On 05/23/2018 02:11 PM, Zihan Yang wrote:
Hi all,
Thanks for all your comments and suggestions, I wasn't expecting so
many professional
reviewers. Some of the things you mentioned are beyond my knowledge
right now.
Please correct me if I'm wrong below.
The original purpose was just to support multiple segments in Intel
Q35 archtecure
for PCIe topology, which makes bus number a less scarce resource. The
patches are
very primitive and many things are left for firmware to finish(the
initial plan was
to implement it in SeaBIOS), the AML part in QEMU is not finished
either. I'm not
familiar with OVMF or edk2, so there is no plan to touch it yet, but
it seems not
necessary since it already supports multi-segment in the end.
Also, in this patch the assumption is one domain per host bridge,
described by '_SEG()'
in AML, which means a ECAM range per host bridge, but that should be
configurable
if the user prefers to staying in the same domain, I guess?
Yes.
I'd like to list a few things you've discussed to confirm I don't get
it wrong
* ARI enlarges the number of functions, but they does not solve the
hot-pluggable issue.
The multifunction PCIe endpoints cannot span PCIe domains
Right
* IOMMUs cannot span domains either, so bringing new domains
introduces the need
to add a VT-d DHRD or vIOMMU per PCIe domain
Not really, you may have PCI domains not associated to an vIOMMU. As a
first step,
you should not deal with it.

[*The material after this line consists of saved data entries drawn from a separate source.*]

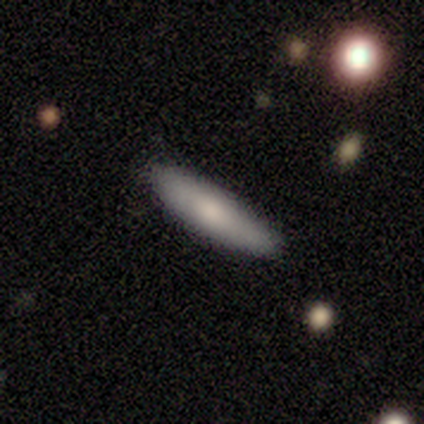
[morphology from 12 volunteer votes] smooth 75%, featured or disk 17%, star or artifact 8%. Down the decision tree: how rounded — cigar-shaped (89%); merging — none (100%).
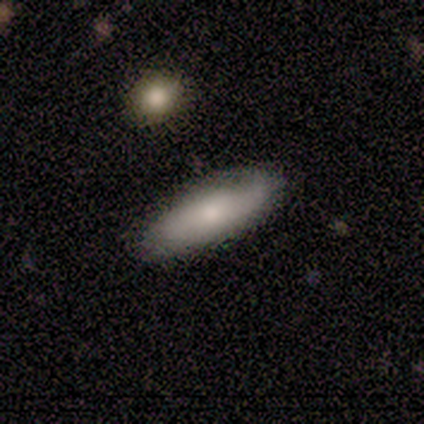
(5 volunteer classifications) Q: Smooth or featured?
A: smooth (100%)
Q: How rounded?
A: in between (80%); runner-up: cigar-shaped (20%)
Q: Merging?
A: none (60%); runner-up: minor disturbance (40%)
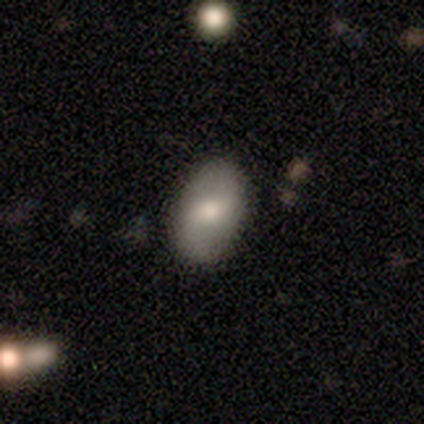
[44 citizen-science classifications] Smooth or featured: smooth — 52% (featured or disk — 39%)
How rounded: in between — 96% (round — 4%)
Merging: none — 88% (minor disturbance — 8%)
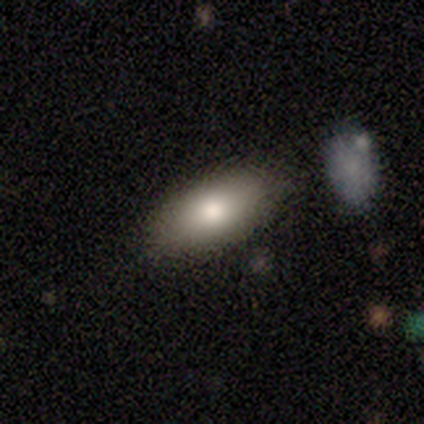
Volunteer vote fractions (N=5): This is clearly a smooth galaxy (100%). How rounded: clearly in between (100%). Merging: clearly none (100%).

The IOMMU can't span over multiple domains,
yes.
* 64-bit space is crowded and there are no standards within QEMU for
placing per
domain 64-bit MMIO and MMCFG ranges
Yes, but we do have some layout for the "over 4G" area and we can continue
building on it.
* NUMA modeling seems to be a stronger motivation than the limitation
of 256 but
nubmers, that each NUMA node holds its own PCI(e) sub-hierarchy
No, the 256 devices limitation is the biggest issue we are trying to solve.
* We cannot put ECAM arbitrarily high because guest's PA width is
limited by host's
when EPT is enabled.
Indeed, we should be careful about the size
the MMCFGs to not exceed CPU addressable bits.
* Compatibility issues in platforms that do not have MCFG table at all
(perhaps we limit
it to only q35 at present in which MCFG is present).
For sure.
Based on your discussions, I guess this proposal is still worth doing
overall, but it seems
many restrictions should be imposed to be compatible with some
complicated situations.
Correct.
Please correct me if I get anything wrong or missing.
You are on the right path, this discussion is meant to help you
understand wider concerns
and make you aware of different constrains we didn't think about.
Good luck with the next version!
Thanks,
Marcel
Thanks
Zihan